In Mid March I took a trip to Mexico to fish the famous Lake Baccarac. This has been touted as one of the Best Bass Lakes in the world. Well, it did not disappoint. I broke my personal best bass of 5.12 over and over and over again. If you are interested in reading about my trip (and my now current best), I wrote an article for the homepage. 

This will be a yearly trip for me if I can budget and afford it. That is how much I loved it. All-in including tips and extra spending money was around $3k. Not bad for a full week of lodging, meals, 6 full days of guided fishing, flights, and transportation to and from the airport. 

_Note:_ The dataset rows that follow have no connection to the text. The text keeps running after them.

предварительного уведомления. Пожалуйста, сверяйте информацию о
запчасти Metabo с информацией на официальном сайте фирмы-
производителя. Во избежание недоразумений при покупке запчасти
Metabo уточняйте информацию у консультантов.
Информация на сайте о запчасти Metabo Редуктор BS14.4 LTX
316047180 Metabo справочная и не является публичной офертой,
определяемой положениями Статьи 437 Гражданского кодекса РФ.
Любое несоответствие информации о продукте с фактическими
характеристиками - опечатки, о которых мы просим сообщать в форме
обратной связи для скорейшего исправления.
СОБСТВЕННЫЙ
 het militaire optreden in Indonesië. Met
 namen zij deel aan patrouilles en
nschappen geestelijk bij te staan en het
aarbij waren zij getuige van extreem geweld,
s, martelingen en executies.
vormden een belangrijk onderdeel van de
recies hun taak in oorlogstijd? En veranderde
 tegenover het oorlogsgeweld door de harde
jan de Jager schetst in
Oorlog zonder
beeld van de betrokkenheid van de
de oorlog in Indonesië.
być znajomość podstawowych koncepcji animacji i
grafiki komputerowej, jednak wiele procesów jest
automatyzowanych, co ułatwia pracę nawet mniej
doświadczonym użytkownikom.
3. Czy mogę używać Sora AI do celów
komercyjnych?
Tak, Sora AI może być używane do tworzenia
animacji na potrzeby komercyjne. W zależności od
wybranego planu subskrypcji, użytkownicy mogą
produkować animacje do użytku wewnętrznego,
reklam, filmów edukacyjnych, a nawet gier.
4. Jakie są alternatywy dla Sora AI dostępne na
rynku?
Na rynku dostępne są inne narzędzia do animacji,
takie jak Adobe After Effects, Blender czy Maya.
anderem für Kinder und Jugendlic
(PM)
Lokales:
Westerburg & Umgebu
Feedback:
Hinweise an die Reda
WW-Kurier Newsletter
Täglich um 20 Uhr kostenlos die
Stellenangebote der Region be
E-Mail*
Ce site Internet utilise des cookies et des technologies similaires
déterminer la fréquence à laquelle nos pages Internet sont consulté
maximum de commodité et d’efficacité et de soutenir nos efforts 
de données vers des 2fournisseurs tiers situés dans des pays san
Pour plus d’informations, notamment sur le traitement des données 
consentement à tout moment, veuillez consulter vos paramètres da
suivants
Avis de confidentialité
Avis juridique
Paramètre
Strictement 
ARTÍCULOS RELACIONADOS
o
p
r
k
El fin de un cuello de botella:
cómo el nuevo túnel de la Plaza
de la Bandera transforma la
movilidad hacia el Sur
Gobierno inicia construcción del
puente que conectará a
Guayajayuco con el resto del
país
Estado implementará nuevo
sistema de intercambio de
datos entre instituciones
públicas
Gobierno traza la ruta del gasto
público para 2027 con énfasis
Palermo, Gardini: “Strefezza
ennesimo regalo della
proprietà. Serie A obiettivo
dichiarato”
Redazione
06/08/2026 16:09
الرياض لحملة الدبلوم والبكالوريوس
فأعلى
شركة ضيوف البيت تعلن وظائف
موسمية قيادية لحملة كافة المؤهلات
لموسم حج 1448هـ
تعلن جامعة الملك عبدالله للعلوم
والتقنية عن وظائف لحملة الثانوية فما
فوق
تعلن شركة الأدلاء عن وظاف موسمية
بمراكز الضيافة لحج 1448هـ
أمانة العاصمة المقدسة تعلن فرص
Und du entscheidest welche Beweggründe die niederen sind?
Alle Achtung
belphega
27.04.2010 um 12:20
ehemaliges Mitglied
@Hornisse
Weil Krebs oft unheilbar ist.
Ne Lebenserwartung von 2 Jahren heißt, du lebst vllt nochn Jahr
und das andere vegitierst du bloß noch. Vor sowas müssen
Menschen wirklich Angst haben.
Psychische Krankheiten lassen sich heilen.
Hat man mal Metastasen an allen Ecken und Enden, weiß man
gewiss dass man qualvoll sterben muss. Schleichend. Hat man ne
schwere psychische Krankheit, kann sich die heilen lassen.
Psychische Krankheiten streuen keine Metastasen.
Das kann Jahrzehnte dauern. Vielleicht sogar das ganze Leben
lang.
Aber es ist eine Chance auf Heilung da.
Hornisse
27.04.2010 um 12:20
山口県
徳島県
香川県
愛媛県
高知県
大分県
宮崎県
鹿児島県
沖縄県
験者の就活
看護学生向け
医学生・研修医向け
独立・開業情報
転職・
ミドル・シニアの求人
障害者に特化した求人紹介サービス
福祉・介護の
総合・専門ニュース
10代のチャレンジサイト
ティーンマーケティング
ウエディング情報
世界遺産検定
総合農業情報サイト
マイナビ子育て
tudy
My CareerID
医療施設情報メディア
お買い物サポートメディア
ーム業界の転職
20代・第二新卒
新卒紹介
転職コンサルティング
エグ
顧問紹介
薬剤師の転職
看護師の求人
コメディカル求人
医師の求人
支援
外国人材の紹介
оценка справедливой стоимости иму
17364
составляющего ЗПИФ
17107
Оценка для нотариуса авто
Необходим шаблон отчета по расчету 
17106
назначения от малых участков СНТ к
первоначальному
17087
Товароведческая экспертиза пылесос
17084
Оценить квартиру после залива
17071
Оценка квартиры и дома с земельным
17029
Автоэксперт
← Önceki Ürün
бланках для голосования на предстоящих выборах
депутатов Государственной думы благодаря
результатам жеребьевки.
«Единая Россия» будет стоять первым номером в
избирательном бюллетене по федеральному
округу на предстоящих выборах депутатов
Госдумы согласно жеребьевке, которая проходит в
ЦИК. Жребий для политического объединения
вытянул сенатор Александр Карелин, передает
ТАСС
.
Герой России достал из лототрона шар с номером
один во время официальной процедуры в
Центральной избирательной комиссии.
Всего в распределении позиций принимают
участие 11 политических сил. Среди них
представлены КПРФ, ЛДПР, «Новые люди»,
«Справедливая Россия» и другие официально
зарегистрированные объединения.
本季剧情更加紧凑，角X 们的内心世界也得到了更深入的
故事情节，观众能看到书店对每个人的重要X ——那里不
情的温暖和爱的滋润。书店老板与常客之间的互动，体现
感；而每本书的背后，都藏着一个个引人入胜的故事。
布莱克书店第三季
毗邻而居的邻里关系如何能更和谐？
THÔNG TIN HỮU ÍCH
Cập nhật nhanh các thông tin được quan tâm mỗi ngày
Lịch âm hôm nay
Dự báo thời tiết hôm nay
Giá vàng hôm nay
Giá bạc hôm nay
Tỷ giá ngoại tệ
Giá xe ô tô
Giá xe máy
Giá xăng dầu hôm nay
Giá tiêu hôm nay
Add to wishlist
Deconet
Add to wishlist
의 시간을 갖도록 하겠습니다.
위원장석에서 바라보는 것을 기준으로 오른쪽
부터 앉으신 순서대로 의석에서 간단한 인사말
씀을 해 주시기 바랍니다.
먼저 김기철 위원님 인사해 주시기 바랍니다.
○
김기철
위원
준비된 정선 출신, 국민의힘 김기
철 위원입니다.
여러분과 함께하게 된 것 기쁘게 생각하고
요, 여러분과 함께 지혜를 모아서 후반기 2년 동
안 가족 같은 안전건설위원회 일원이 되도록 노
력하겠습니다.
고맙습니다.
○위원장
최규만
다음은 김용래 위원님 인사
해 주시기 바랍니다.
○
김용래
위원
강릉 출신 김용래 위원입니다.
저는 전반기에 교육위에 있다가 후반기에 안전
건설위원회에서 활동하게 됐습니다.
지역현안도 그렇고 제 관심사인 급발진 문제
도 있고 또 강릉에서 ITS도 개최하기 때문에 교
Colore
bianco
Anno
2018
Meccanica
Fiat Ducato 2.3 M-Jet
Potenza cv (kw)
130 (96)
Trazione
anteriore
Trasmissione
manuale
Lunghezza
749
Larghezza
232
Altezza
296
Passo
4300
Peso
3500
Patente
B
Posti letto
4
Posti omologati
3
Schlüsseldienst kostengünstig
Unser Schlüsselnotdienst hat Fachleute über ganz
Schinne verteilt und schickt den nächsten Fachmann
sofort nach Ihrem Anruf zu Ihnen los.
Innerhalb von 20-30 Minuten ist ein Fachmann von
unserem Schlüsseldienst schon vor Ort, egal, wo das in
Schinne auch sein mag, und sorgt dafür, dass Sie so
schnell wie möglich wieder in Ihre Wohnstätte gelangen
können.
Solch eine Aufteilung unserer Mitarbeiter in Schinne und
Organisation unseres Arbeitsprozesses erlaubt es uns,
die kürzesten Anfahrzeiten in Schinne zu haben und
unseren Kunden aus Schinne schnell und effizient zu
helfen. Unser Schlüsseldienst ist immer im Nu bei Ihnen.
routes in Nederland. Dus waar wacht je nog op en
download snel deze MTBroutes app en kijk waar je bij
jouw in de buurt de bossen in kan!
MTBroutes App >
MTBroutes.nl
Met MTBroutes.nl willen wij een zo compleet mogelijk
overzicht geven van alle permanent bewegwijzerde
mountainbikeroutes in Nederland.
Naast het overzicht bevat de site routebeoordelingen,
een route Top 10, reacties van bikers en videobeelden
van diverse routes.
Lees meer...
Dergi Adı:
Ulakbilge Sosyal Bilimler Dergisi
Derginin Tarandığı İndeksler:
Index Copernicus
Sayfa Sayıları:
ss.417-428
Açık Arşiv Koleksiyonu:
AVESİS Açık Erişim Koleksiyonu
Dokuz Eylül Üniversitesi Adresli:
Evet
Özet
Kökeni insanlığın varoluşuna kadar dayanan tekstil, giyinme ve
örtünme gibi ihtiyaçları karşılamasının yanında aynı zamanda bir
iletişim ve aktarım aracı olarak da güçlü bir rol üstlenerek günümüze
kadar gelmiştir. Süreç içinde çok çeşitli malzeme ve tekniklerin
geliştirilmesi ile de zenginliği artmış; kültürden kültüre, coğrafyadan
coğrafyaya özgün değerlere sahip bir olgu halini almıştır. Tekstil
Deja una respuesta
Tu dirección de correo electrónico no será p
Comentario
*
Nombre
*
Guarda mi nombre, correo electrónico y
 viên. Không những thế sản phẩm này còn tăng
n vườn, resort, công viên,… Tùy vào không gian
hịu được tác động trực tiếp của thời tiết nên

https://www.tinboats.net/mexico-bass-fishing-at-lake-baccarac-the-final-report/

If you LOVE bass fishing, I highly recommend adding a trip to Baccarac to your bucket list.


----------



## LDUBS (Apr 6, 2020)

I read your report on the home page. I guess saying you had fun would be a little bit of an understatement. Haha

Glad you plan on going back.


----------



## LDUBS (Apr 15, 2020)

Let’s see. I figure I can take Mrs Ldubs on a cruise to Mazatlan which is only 5 hours from Lake Baccarac. All I need to do is figure out how to explain why I’m taking fishing gear.


----------



## Jim (Apr 16, 2020)

LDUBS said:


> Let’s see. I figure I can take Mrs Ldubs on a cruise to Mazatlan which is only 5 hours from Lake Baccarac. All I need to do is figure out how to explain why I’m taking fishing gear.


Or just tel her you are joining us in March 2021! 


Sent from my iPhone using Tapatalk


----------



## Captain Ahab (May 1, 2020)

Holy chit. That was awesome.

Contact me to go next time

Do they harvest the bass at all?

Other species?


----------



## Jim (May 1, 2020)

Captain Ahab said:


> Holy chit. That was awesome.
> 
> Contact me to go next time
> 
> ...



Strictly catch and release unless the Bass Dies......deep hooks and bleeding, or if you find them floating with a huge tilapia stuck in their mouths and there is no way of bringing them back.

There are catfish and Talapia in this lake, and monster bass. Even I caught them. :lol: 

I reserved my spot for March 2021. I think there are 5 spots left for the group of 16. All in is around 3k


----------